TASK ITEM
The line containing "# Initialize the" marks the end: write out exactly every line from the first line of the data below through that line, and only those.
BEGIN DATASET RECORDS
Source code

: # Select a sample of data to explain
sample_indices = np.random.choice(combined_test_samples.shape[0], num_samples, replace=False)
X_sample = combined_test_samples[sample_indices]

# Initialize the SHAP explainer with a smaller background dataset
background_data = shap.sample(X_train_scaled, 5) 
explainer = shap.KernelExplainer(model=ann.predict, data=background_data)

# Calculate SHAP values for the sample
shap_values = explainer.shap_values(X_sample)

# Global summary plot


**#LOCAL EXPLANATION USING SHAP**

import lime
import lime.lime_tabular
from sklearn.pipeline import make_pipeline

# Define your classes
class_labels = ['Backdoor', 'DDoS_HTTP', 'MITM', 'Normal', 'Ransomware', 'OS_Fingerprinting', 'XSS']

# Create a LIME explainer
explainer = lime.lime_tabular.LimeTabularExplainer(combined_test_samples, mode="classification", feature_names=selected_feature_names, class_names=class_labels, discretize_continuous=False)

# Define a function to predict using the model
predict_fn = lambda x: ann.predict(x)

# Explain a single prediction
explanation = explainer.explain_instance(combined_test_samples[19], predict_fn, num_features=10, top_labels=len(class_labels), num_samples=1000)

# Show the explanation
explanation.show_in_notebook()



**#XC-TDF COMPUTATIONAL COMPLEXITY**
END DATASET RECORDS
RESPONSE TO THIS EXERCISE
Source code

: # Select a sample of data to explain
sample_indices = np.random.choice(combined_test_samples.shape[0], num_samples, replace=False)
X_sample = combined_test_samples[sample_indices]

# Initialize the SHAP explainer with a smaller background dataset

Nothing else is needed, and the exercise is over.